A man near the front leans forward, elbows on knees, absorbing every word. A woman at table six closes her eyes, swaying almost imperceptibly. The conversations at peripheral tables die completely. For three minutes and forty-seven seconds, forty strangers and I inhabit the same emotional territory.

The song builds to its quiet climax—voice and the ring of open strings—and I swear the room holds its breath. Even the air conditioning seems to pause.

I finish and sit in the silence for a heartbeat before starting the final number. “Ghosts in the Attic” comes from the early Reverend Sister days, before we confused volume with intensity.The song explores the stories we tell ourselves about our past, how sometimes the only way to stop being haunted is to invite the ghosts for dinner.

They live upstairs and pace at night

Footsteps in the crawl space of my mind

But maybe if I set an extra plate

We could all sit down and dine

By the time I play the final chord, the energy in the room has shifted. Charged with the electricity that happens when live music works properly—when the barrier between performer and audience dissolves into collaboration.

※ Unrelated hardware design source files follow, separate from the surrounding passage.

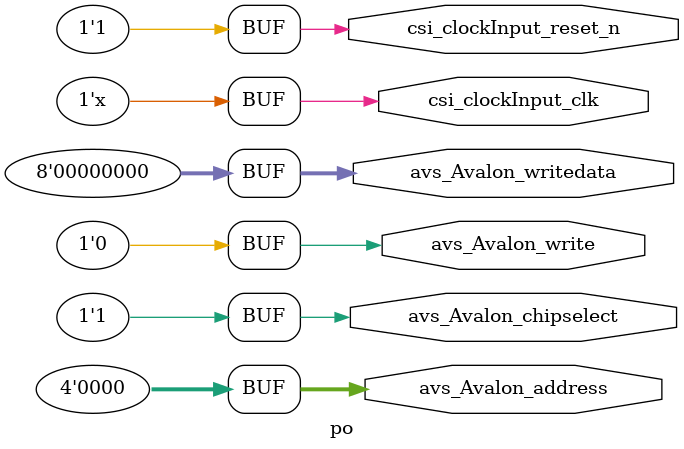
<source format=v>
`timescale 1ns / 1ns

module po (
	csi_clockInput_clk,
	csi_clockInput_reset_n,
	avs_Avalon_write,
	avs_Avalon_chipselect,
	avs_Avalon_address,
	avs_Avalon_writedata,
	);

	output reg	csi_clockInput_clk;
	output reg	csi_clockInput_reset_n;
	output reg	avs_Avalon_write;
	output reg	avs_Avalon_chipselect;
	output reg	[3:0]avs_Avalon_address;
	output reg	[7:0]avs_Avalon_writedata;

initial csi_clockInput_clk = 1'b0;
always #5 csi_clockInput_clk = !csi_clockInput_clk;

initial begin
	avs_Avalon_chipselect = 1'b0;
	#10 avs_Avalon_chipselect = 1'b1;
	end

initial begin
        csi_clockInput_reset_n = 1'b1;                    
        #50 csi_clockInput_reset_n = 1'b0;
        #100 csi_clockInput_reset_n = 1'b1;
	end

initial begin
	avs_Avalon_address = 4'd0;
	#200 avs_Avalon_address = 4'd9;
	#100 avs_Avalon_address = 4'd0;
	#50 avs_Avalon_address = 4'd8;
	#100 avs_Avalon_address = 4'd0;
	#50 avs_Avalon_address = 4'd3;
	#100 avs_Avalon_address = 4'd0;
	end

initial begin
	avs_Avalon_writedata = 8'd0;
	#350 avs_Avalon_writedata = 8'd16;
	#100 avs_Avalon_writedata = 8'd0;
	#50 avs_Avalon_writedata = 8'd15;
	#100 avs_Avalon_writedata = 8'd0;
	#50 avs_Avalon_writedata = 8'd106;
	#100 avs_Avalon_writedata = 8'd0;
	end

initial begin
	avs_Avalon_write = 1'b0;
	#210 avs_Avalon_write = 1'b1;
	#40 avs_Avalon_write = 1'b0;
	#110 avs_Avalon_write = 1'b1;
	#40 avs_Avalon_write = 1'b0;
	#110 avs_Avalon_write = 1'b1;
	#40 avs_Avalon_write = 1'b0;
	#110 avs_Avalon_write = 1'b1;
	#40 avs_Avalon_write = 1'b0;
	end

endmodule

</source>
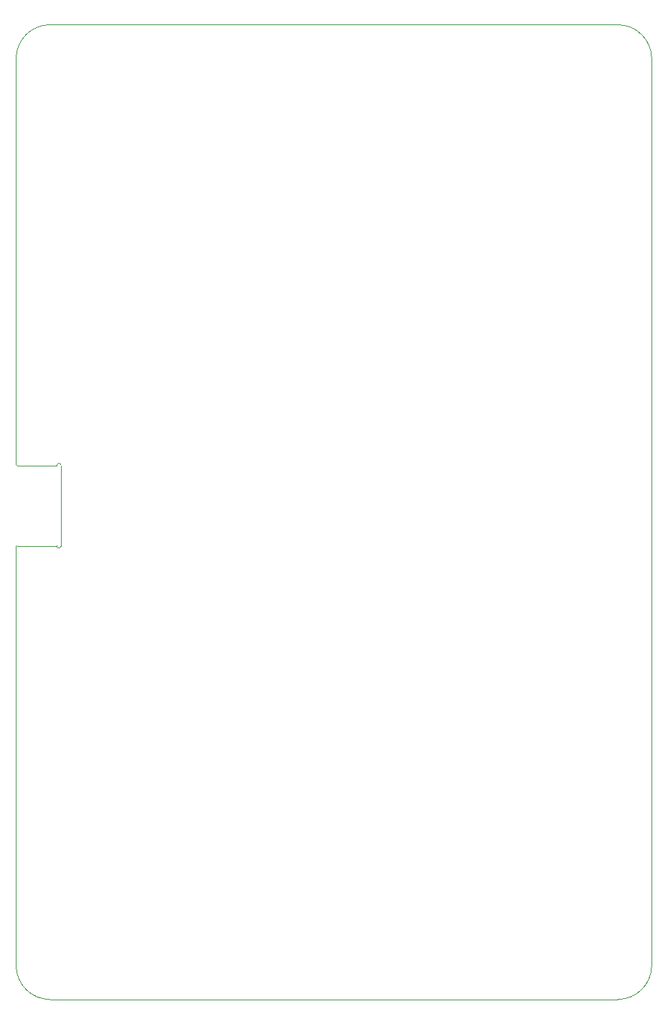
<source format=gm1>
%TF.GenerationSoftware,KiCad,Pcbnew,8.0.3*%
%TF.CreationDate,2024-06-13T08:31:57-07:00*%
%TF.ProjectId,squishy-main,73717569-7368-4792-9d6d-61696e2e6b69,2*%
%TF.SameCoordinates,PXb3c4820PY930e7c0*%
%TF.FileFunction,Profile,NP*%
%FSLAX46Y46*%
G04 Gerber Fmt 4.6, Leading zero omitted, Abs format (unit mm)*
G04 Created by KiCad (PCBNEW 8.0.3) date 2024-06-13 08:31:57*
%MOMM*%
%LPD*%
G01*
G04 APERTURE LIST*
%TA.AperFunction,Profile*%
%ADD10C,0.050000*%
%TD*%
G04 APERTURE END LIST*
D10*
X-75000000Y111000000D02*
X-75000000Y65500000D01*
X-75000000Y49750000D02*
X-75000000Y4000000D01*
X-75000000Y53400000D02*
G75*
G02*
X-74900001Y53500000I100000J0D01*
G01*
X0Y4000000D02*
X0Y111000000D01*
X-71000000Y0D02*
G75*
G02*
X-75000000Y4000000I0J4000000D01*
G01*
X-75000000Y111000000D02*
G75*
G02*
X-71000000Y115000000I4000000J0D01*
G01*
X-4000000Y115000000D02*
G75*
G02*
X0Y111000000I0J-4000000D01*
G01*
X-74999999Y63100000D02*
X-75000000Y65500000D01*
X-71000000Y0D02*
X-4000000Y0D01*
X-4000000Y115000000D02*
X-71000000Y115000000D01*
X-74900000Y63000001D02*
G75*
G02*
X-74999999Y63100000I0J99999D01*
G01*
X-75000000Y53400000D02*
X-75000000Y49750000D01*
X0Y4000000D02*
G75*
G02*
X-4000000Y0I-4000000J0D01*
G01*
%TO.C,J3*%
X-70200000Y63000001D02*
X-74900000Y63000001D01*
X-70200000Y53500001D02*
X-74900000Y53500001D01*
X-69700000Y63000001D02*
X-69700000Y53500001D01*
X-70200000Y63000001D02*
G75*
G02*
X-69700000Y63000001I250000J0D01*
G01*
X-69700000Y53500001D02*
G75*
G02*
X-70200000Y53500001I-250000J0D01*
G01*
%TD*%
M02*

</source>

The applause starts scattered, builds to sustained appreciation. Not for entertainment, but for trust. For being allowed into sacred space.

Instead of the adrenaline crash I expect, satisfaction spreads through my chest. The particular contentment that comes from good work. From sharing music that matters instead of music that sells.

I make my way back to my table as the fourth songwriter takes the stage. She carries a mandolin and launches into bluegrass-influenced folk that has the audience leaning forward again. Good. This is how the evening should flow—one song building on another, creating narrative instead of disconnected performances.

A few people nod as I pass their tables, offering the respectful recognition you earn by deserving your place in the room. But it’s the figure behind the bar that captures my focus.

Rye wipes down the bar, but when our eyes meet across the room, conversations and mandolin music fade to background static.

She nods once—not a polite acknowledgment for any performer, but personal recognition. Like she saw past the songs to the person singing them.

I nod back, then finish my water and gather my things, not wanting to stay for the last round. I don’t know the other musicians and feel a bit uneasy performing with them.

Outside, music spills from other venues—electric guitars and drum kits, the endless creative engine powering this city. After an hour of acoustic intimacy, the louder sounds feel almost violent.